As expected, it said General Motors, Ford Motor Co. and DaimlerChrysler AG's Chrysler arm -- Detroit's traditional Big Three -- provided the bulk of the discounts or consumer incentives, spending a combined total of $4.33 billion to drive customers into showrooms.
Edmunds.com said its monthly "True Cost of Incentives" report takes into account all of the manufacturers' various discount programs, including cash rebates to customers and dealers and discounted interest rates and lease programs.
Its calculations are also based on sales volume, and sales across the industry strengthened nearly 21 percent in July to a seasonally adjusted annual rate of 20.9 million vehicles. That was the highest level since a record 21.7 million set in October 2001 and far above the 17.2 million rate in July last year.
Edmunds.com's incentives figures for Detroit's Big Three discount kings are actually lower than July estimates provided by Autodata Corp., a rival industry tracking firm, earlier this week.
But it said GM, the world's largest automaker, trimmed its average incentives spending by $56 in July to a total of $4,135 per vehicle sold.
Ford increased its spending by $688 to an average total of $3,776 per vehicle, Edmunds.com said, and Chrysler cut its spending by $73 to $3,623 per vehicle sold in July.
By contrast, Japanese automakers increased their incentives spending by $189, raising it to a record-high average of $1,236 per vehicle sold, while European manufacturers upped their incentives by $447 to an average of $2,382 per vehicle.

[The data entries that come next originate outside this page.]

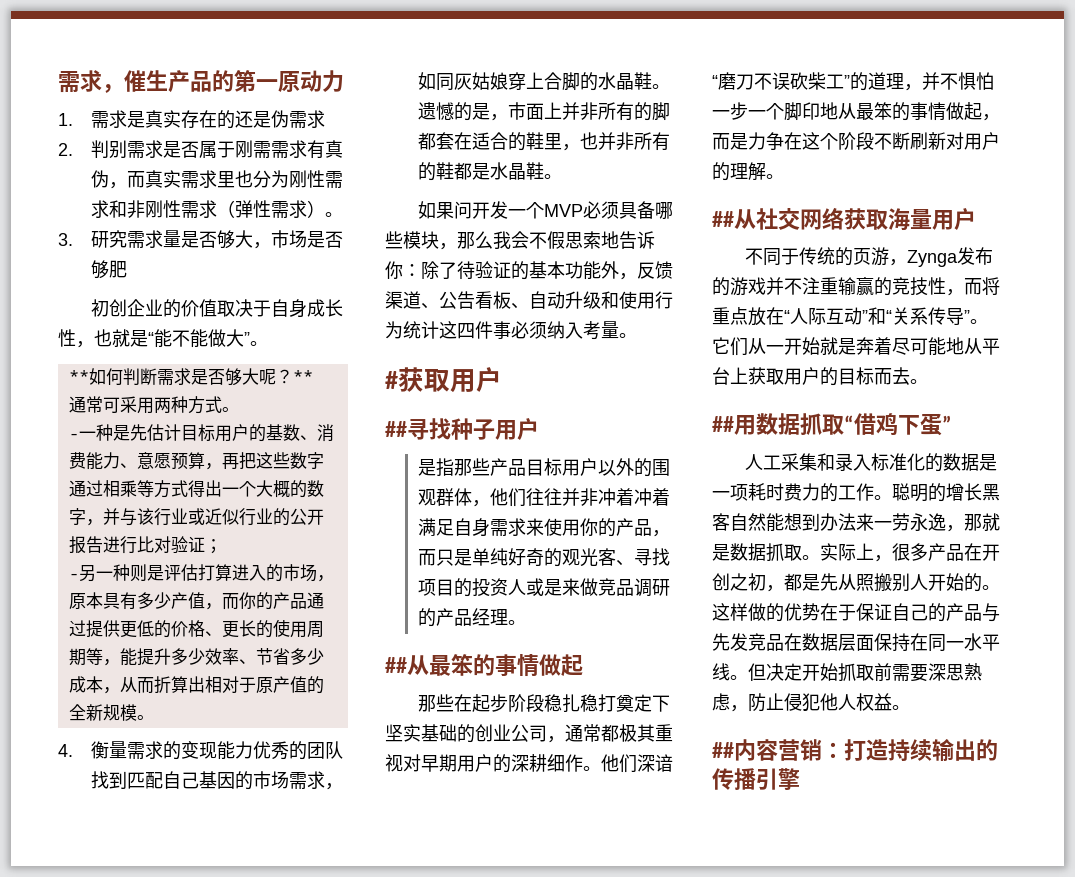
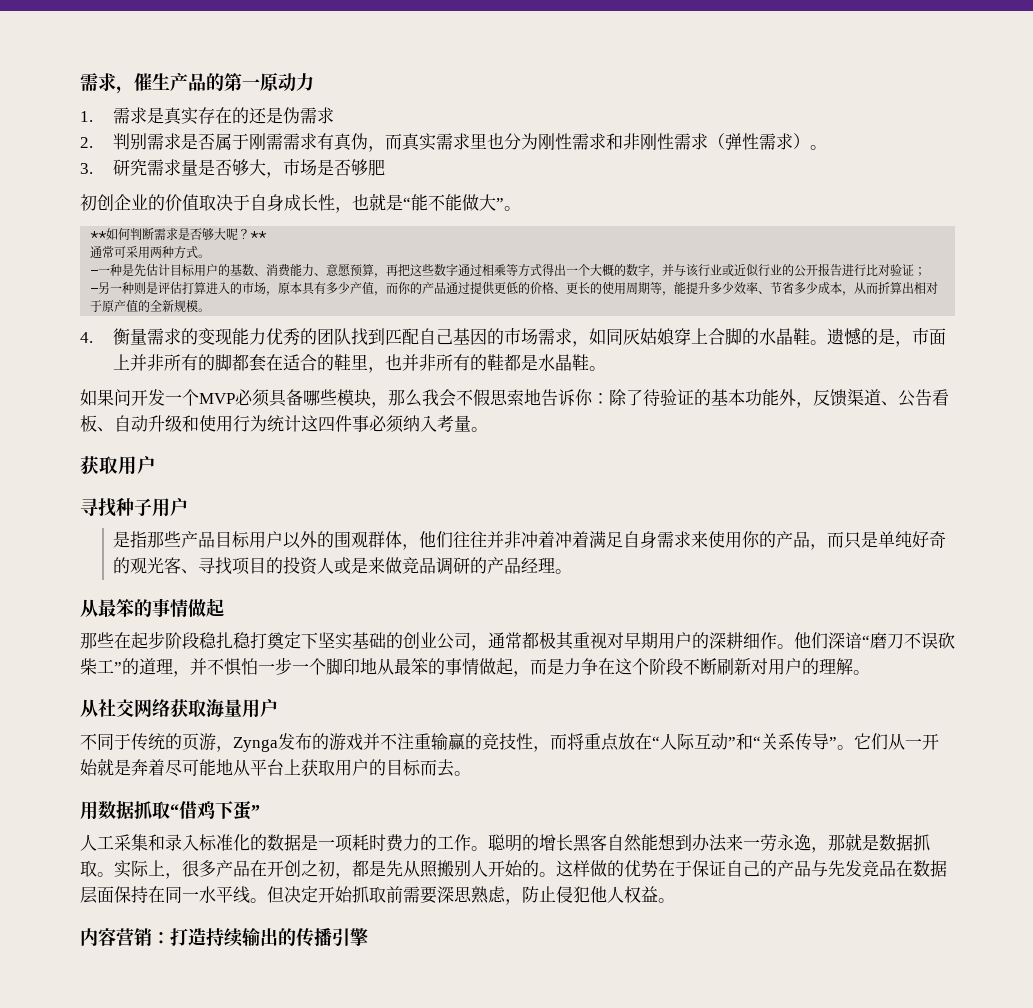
[385,371,398,389] # -> (488, 429) none
[385,421,407,437] ## -> (156, 465) none
[385,657,407,673] ## -> (573, 571) none
[712,211,734,227] ## -> (870, 672) none
[712,416,734,432] ## -> (471, 773) none
[712,742,734,758] ## -> (675, 900) none

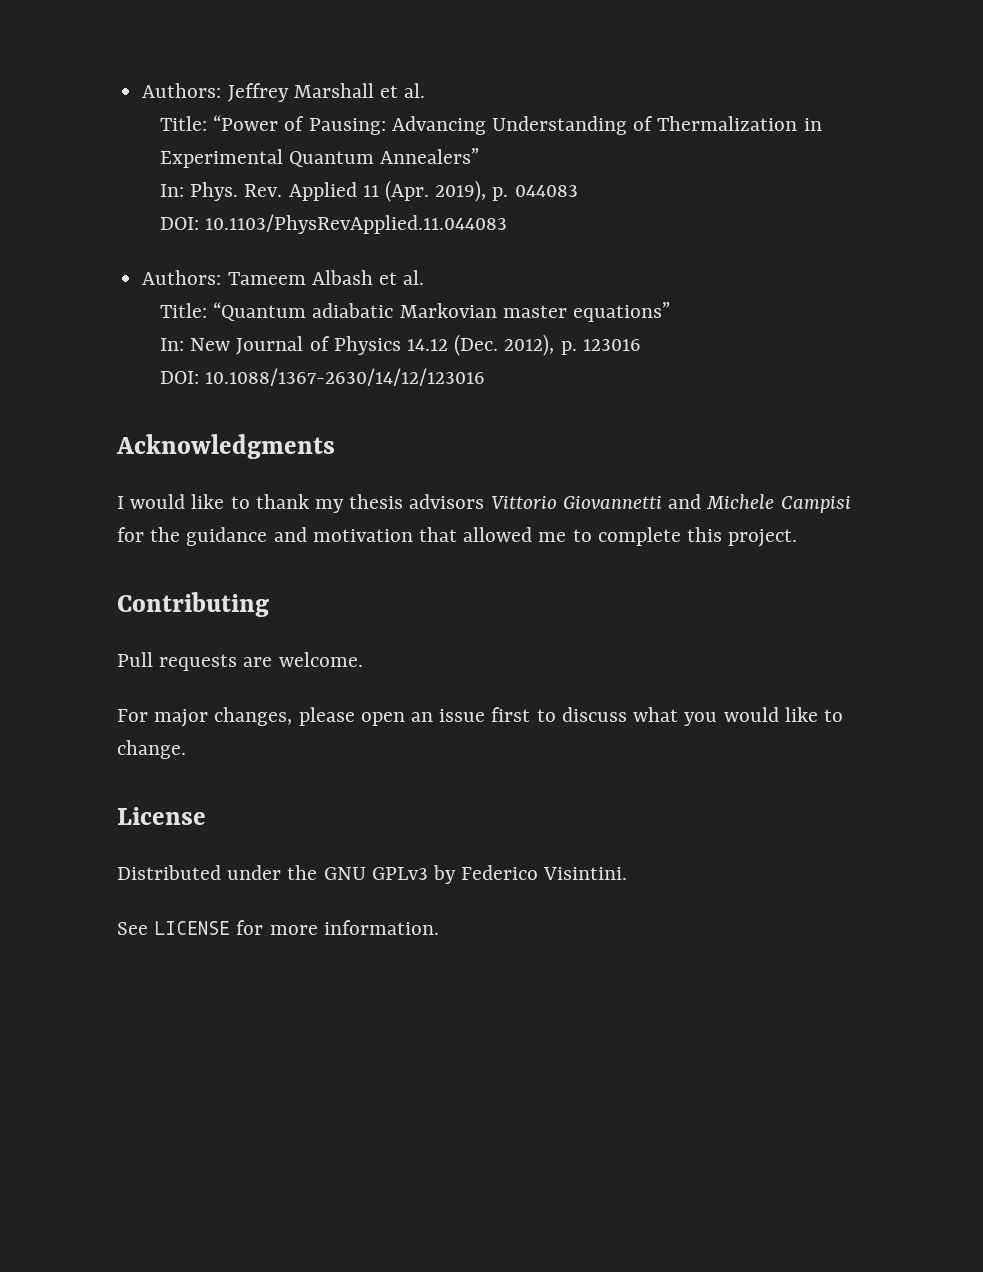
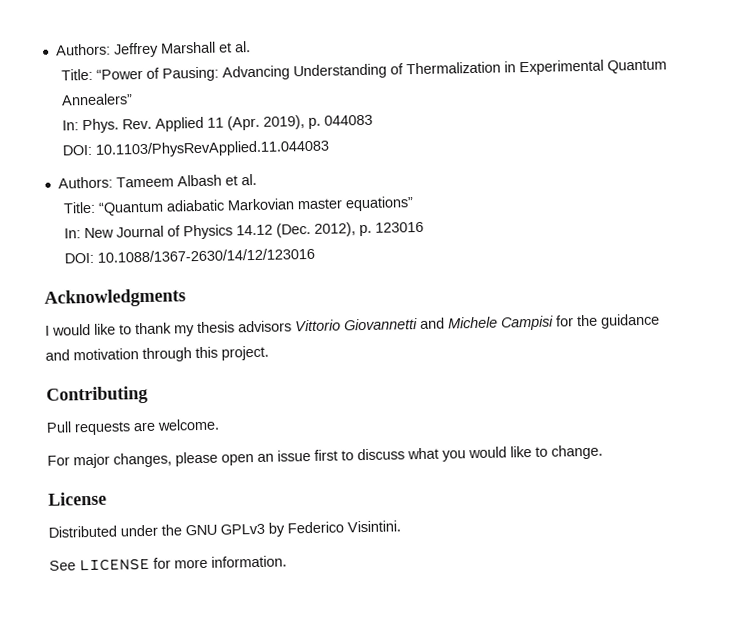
[419,527,681,546] that allowed me to complete -> [142,347,192,363] through

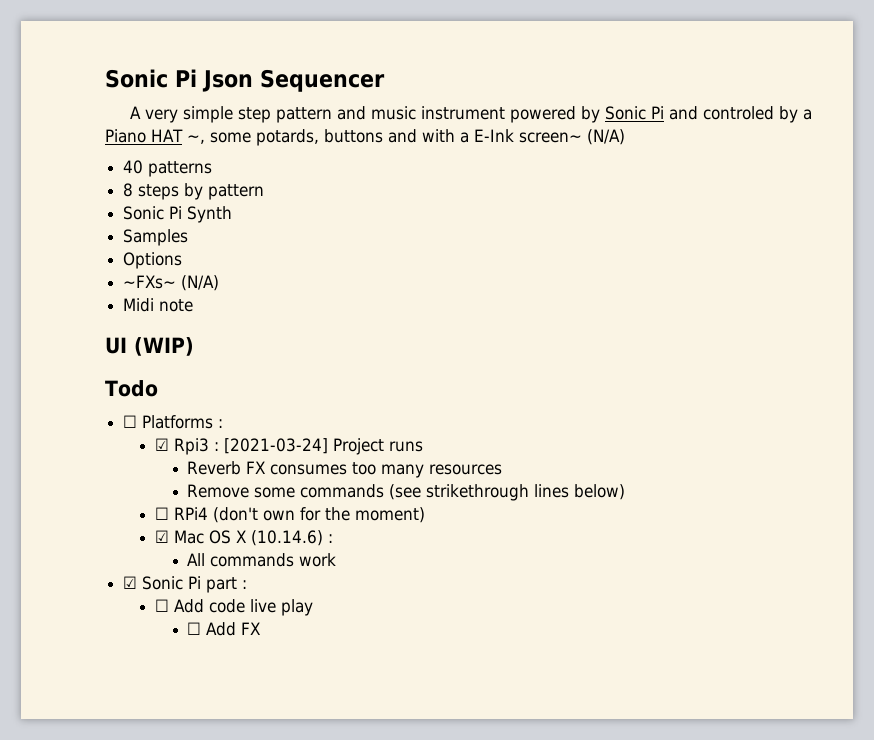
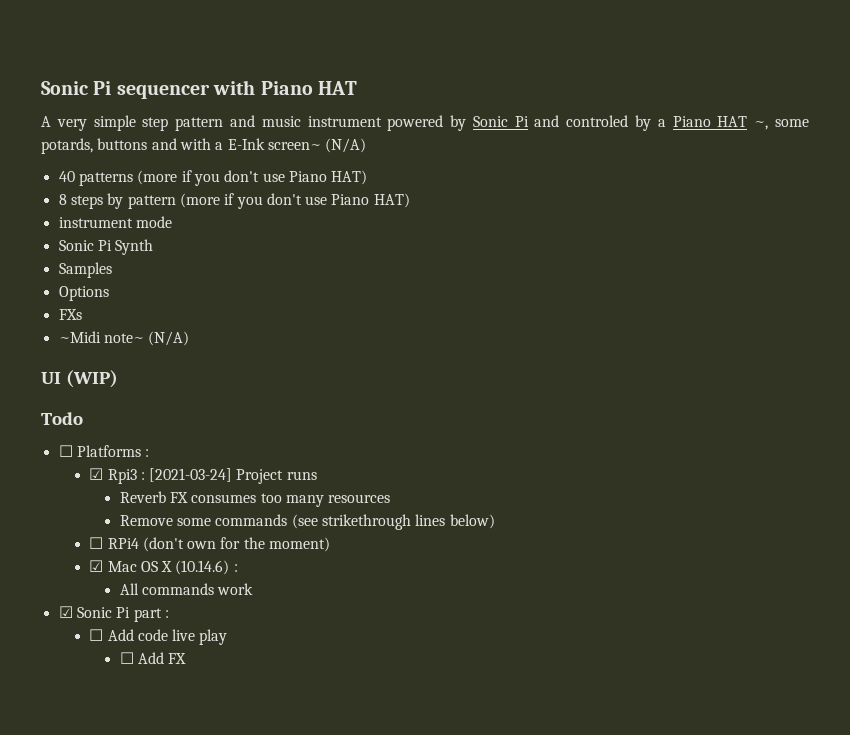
[105,69,385,92] Sonic Pi Json Sequencer -> [41,80,357,99] Sonic Pi sequencer with Piano HAT
[123,183,265,200] // 8 steps by pattern -> [137,170,368,186] [58,193,410,209] [58,216,172,228] (more if you don't use Piano HAT) // 8 steps by pattern (more if you don't use Piano HAT) // instrument mode
[123,275,220,291] [123,298,194,312] ~FXs~ (N/A) // Midi note -> [58,309,82,320] [58,331,190,346] FXs // ~Midi note~ (N/A)

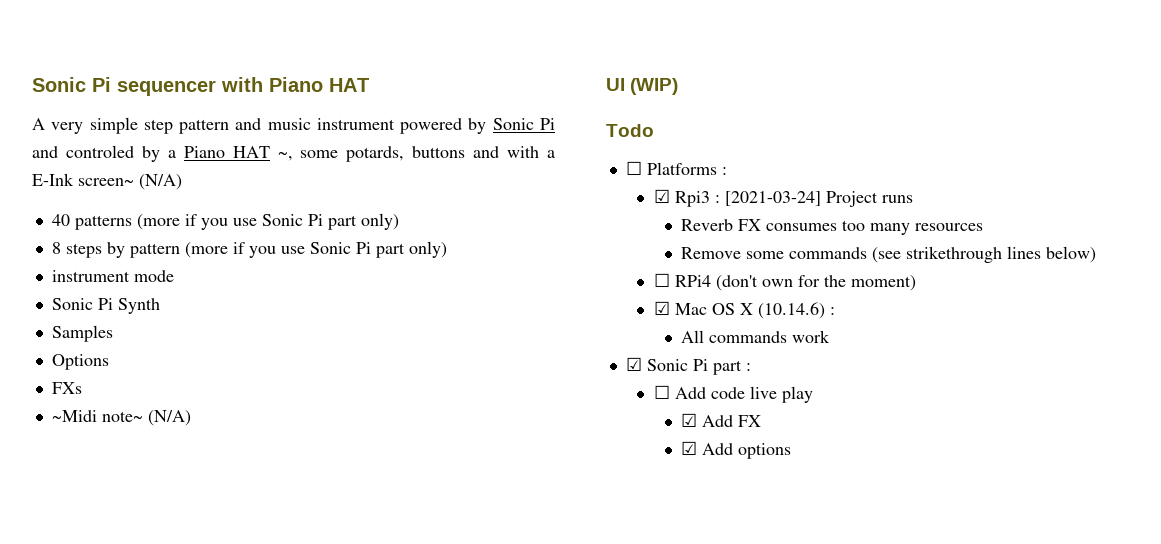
[224,170,368,185] don't use Piano HAT) -> [232,213,399,230] use Sonic Pi part only)
[266,193,410,208] don't use Piano HAT) -> [280,241,447,258] use Sonic Pi part only)
[119,652,134,664] ☐ -> [681,413,698,427] ☑
(187, 658) none -> [681,441,792,459] // ☑ Add options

South Korean automakers ratcheted up spending by $99 to a per vehicle average of $1,945, according to Edmunds.com.
It said fuel-thirsty large sport utility vehicles continued to offer the highest average incentives, at $5,164 per SUV sold, while GM's Cadillac division spent the most of any brand sold with incentives totaling an average of $6,442 per vehicle.
That compares with an average of just $28 per vehicle for a hot-selling Mini from Germany's BMW AG.
GM and Ford have said they are cutting sticker prices and increasing features or content on many 2006 models as part of a strategy aimed at weaning consumers off big rebates and other incentives.
But Dr. Jane Liu, Edmunds.com's vice president of data analysis, said the strategy may not work as well as the leading U.S. automakers would like in a nation of buyers increasingly accustomed to deals.
"Many consumers are programmed to expect incentives and may not even notice that sticker prices have been lowered. Automakers in that situation may be forced to offer incentives that drop prices even further," said Liu.